Fig. 2. Magnetic field effect (MFE) on triplet–triplet pair eigenstate energies and triplet fusion rate for three different values of the intertriplet exchange coupling.

a–c, MFE on the eigenstates of TT pairs with different intertriplet exchange interactions: J = 0 μeV (a), J = –6.1 μeV (b) and J = –100 μeV (c). d–f, MFE on the normalized triplet fusion rates that are proportional to singlet characteristics of TT pairs for J = 0 μeV (d), J = –6.1 μeV (e) and J = –100 μeV (f). When there is no exchange interaction (a,d), the singlet-like TT pair population is modulated by the intratriplet dipole–dipole interaction and Zeeman interaction. These are Merrifield-type MFE characteristics, as the model assumes J = 0. When a strong exchange interaction is present (c,f), each eigenstate represents the total spin states of TT pairs. The fusion rate increases when quintet states mix with singlet states near the avoided level crossings. When the exchange coupling is comparable to intratriplet dipole coupling (b,e), each state is not a pure spin state, but contains a dominant spin character. The fusion rate increases near the avoided crossing of singlet-dominant and quintet-dominant states. The resonance positions deviate from their expected doubling of the field strength, as modulated by the relative sign of D and J. Note that these calculations assume a single crystal with zero-field splitting parameter D = 8.5 μeV, whereas the experimental MFE curve was obtained from polycrystalline materials. Note also that J is a function of TT separation, as described in Fig. 1.

Fig. 3. Portions of the structures of NU-1000 and NU-901, a triplet sensitizer, and their photophysical properties.

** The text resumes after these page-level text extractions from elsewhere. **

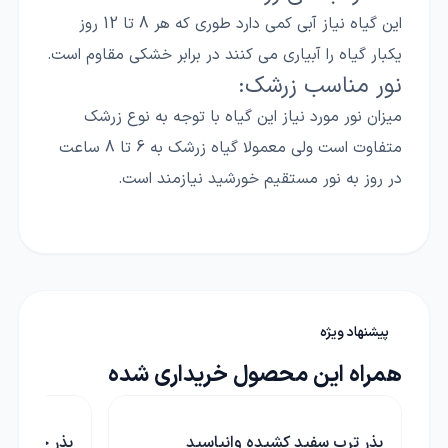
این گیاه نیاز آبی کمی دارد طوری که هر 8 تا 12 روز
یکبار گیاه را آبیاری می کنند در برابر خشکی مقاوم است.
نور مناسب زرشک:
میزان نور مورد نیاز این گیاه با توجه به نوع زرشک
متفاوت است ولی معمولا گیاه زرشک به 6 تا 8 ساعت
در روز به نور مستقیم خورشید نیازمند است.
پیشنهاد ویژه
همراه این محصول خریداری شده
بذر ترب سفید کشیده وانیاسید
بذر چغندر ر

a–e, Structure of NU-1000 (a), NU-901 (b), oxo-Zr₆ SBU (c), H₄TBAPy (linker) (d) and PtOEP (triplet sensitizer) (e). Note the unique placements of the ligand molecules in the MOFs that are distinct from molecular solids. PtOEP molecules are incorporated into the large pores of the MOFs. f, Photoluminescence spectra of NU-1000, NU-901 and PtOEP. Blue and red curves represent NU-1000 fluorescence (Fl.) and phosphorescence (Ph.), respectively. Yellow and purple curves show NU-901 fluorescence and phosphorescence spectra, respectively. The PtOEP phosphorescence (green curve) is higher in energy than those of either MOF, ensuring efficient Dexter energy transfer from PtOEP to the MOFs. g, Schematic of the triplet-fusion-based photon upconversion process in the NU-1000:PtOEP system. h, The upconverted emission spectrum of NU-1000:PtOEP excited with a λ = 532 nm laser. i, Pump-power dependence of upconverted emission exhibiting a slope change from 2 to 1. Such a power dependence transition is observed when the dominant decay mechanism for triplet excitons shifts from a first-order process to TT fusion, and coincides with maximizing the upconversion efficiency. The upconversion threshold intensity is 35 mW cm⁻².

Fig. 4. Magnetic field effects on upconverted emission.

a, NU-1000:PtOEP has an unique MFE with two additional distinct peaks around 0.14 and 0.33 T. b,c, NU-901:PtOEP (b) and a physical mixture of H₄TBAPy:PtOEP (10 wt%) (c) show the conventional MFE for triplet fusion, confirming the critical role of structure in NU-1000 for enabling anomalous MFE behaviour with NU-1000:PtOEP. Error bars are the standard deviation of the mean and are averaged from five, seven and four independent sweeps for a, b and c, respectively.